2007年9月15日土曜日

党の危機、国の危機


 自民党総裁選は福田さんでほぼ決まりということで、投票が終わってから論評してもしらけているだろうから、いまのうちに。
 ほぼ決まりということは、自民党内に支持が多いということに他ならない。そこには、安倍政権時代に干された怨念とか、勝ち馬に乗り遅れたくない議員心理だとか、安倍の未熟さへの国民的批判を回避するために安心感を求めたこととか、いろいろな要素があるだろう。
 同時に、政策的にいっても、転換が必要とされていた事情がある。構造改革によってすすむ貧困と格差、米議会の慰安婦決議に見られたアジア外交のつまづきがあり、それをなんとかしなければという自民党内の動きもあったわけだ。福田さんの総裁選公約は、そういうことを意識している。
 もちろん、アメリカ追随とか、財界本位という本質は変わらないだろう。しかし、福田さんは、靖国に参拝しないことをすでに明言している。昨年の総裁選挙で立候補への期待が高まったのも、そういうアジア外交の姿勢があったからだ。いわゆる〃靖国派〃という批判はできくなる。
 そういう点では、自民党内だけでなく、国民のあいだでも、ある種の期待感が生まれることは自然である。同じ自民党だから変わらないのだとか批判しても、通じる部分と通じない部分が出てくることは避けられない。

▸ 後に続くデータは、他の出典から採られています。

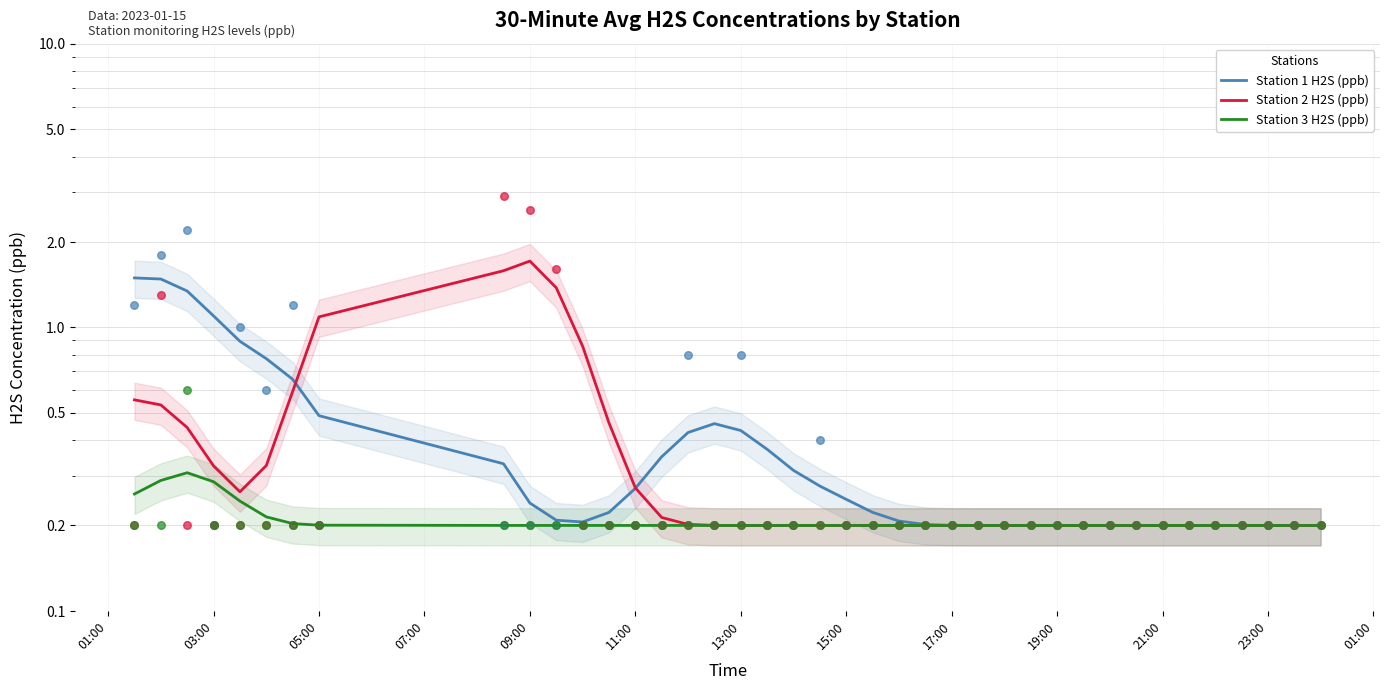

What are all the series names shown in the legend?

Station 1 H2S (ppb), Station 2 H2S (ppb), Station 3 H2S (ppb)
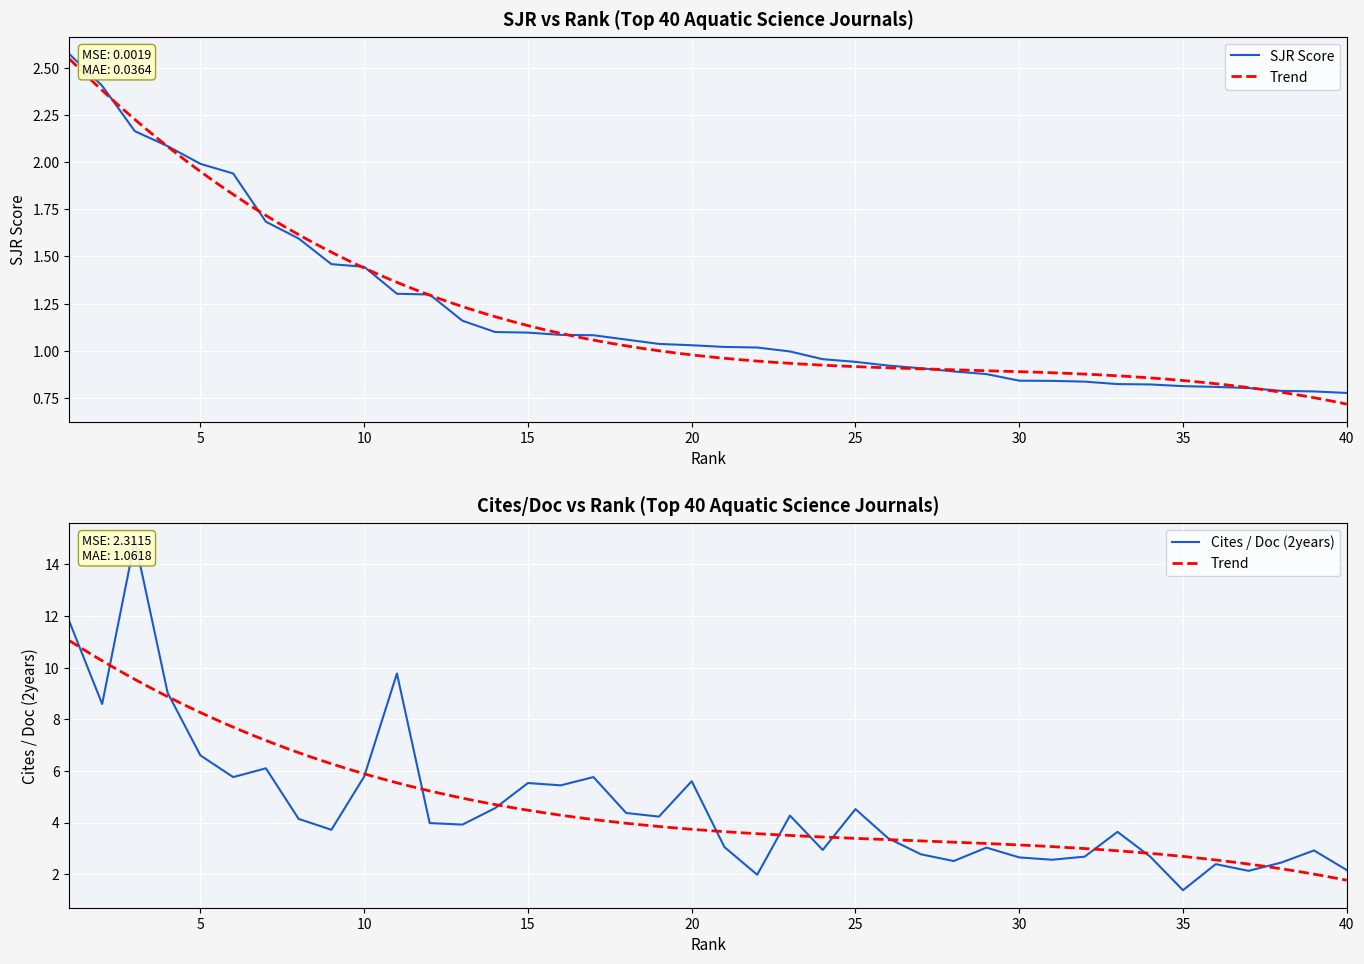

How many values in the SJR series exceed 1?

22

 国民的関心がある分野では変化を国民に見せるわけだから、本質批判というのは難しい。国民があまり関心を寄せていない部分をとりあげるのだから、関心をもってもらうだけでも、なかなかたいへんであろう。国民に胸に響く本質批判とはどういうものか、模索と探求が求められていると思う。
 同時に、今回の顛末を見て、私はもう一つのことを考えた。それは、福田さんの政治家としての資質という問題である。
 福田さんは、昨年の総裁選挙においては、高齢等を理由に出馬を断念した。年齢を一つ増やしているのに今回は出馬する理由を、「非常事態だから」とか、「危機的だから」とかいっている。
 しかし、日本の国民、アジアとの関係その他を考えてみて、「非常事態」だったのは昨年の総裁選挙の時だったと思う。小泉さんの靖国参拝でアジア諸国との軋轢は頂点に達していた。構造改革による貧困と格差が、国会でも最大の焦点となっていた。
 ところがその時に、福田さんは逃げたのだ。政治闘争の現場から。靖国問題などで安倍さんの考えを支持したからではないだろう。要するに安倍人気には勝てないと思ったわけだ。
 その福田さんが出馬する。勝てると思ったからだ。では、「非常事態」とか「危機」とは何か。それは、国や国民の非常事態ではなく、自民党にとっての非常事態に他ならない。
 つまり、国の危機の時には逃げたのに、自民党が危機の時には決意したというわけだ。愛するのは国でなく、自民党なのだ。
 そういう人物が、ホントに国民生活の危機を救ったり、国の外交を転換できたりするのだろうか。私はできないと思う。お手並み拝見である。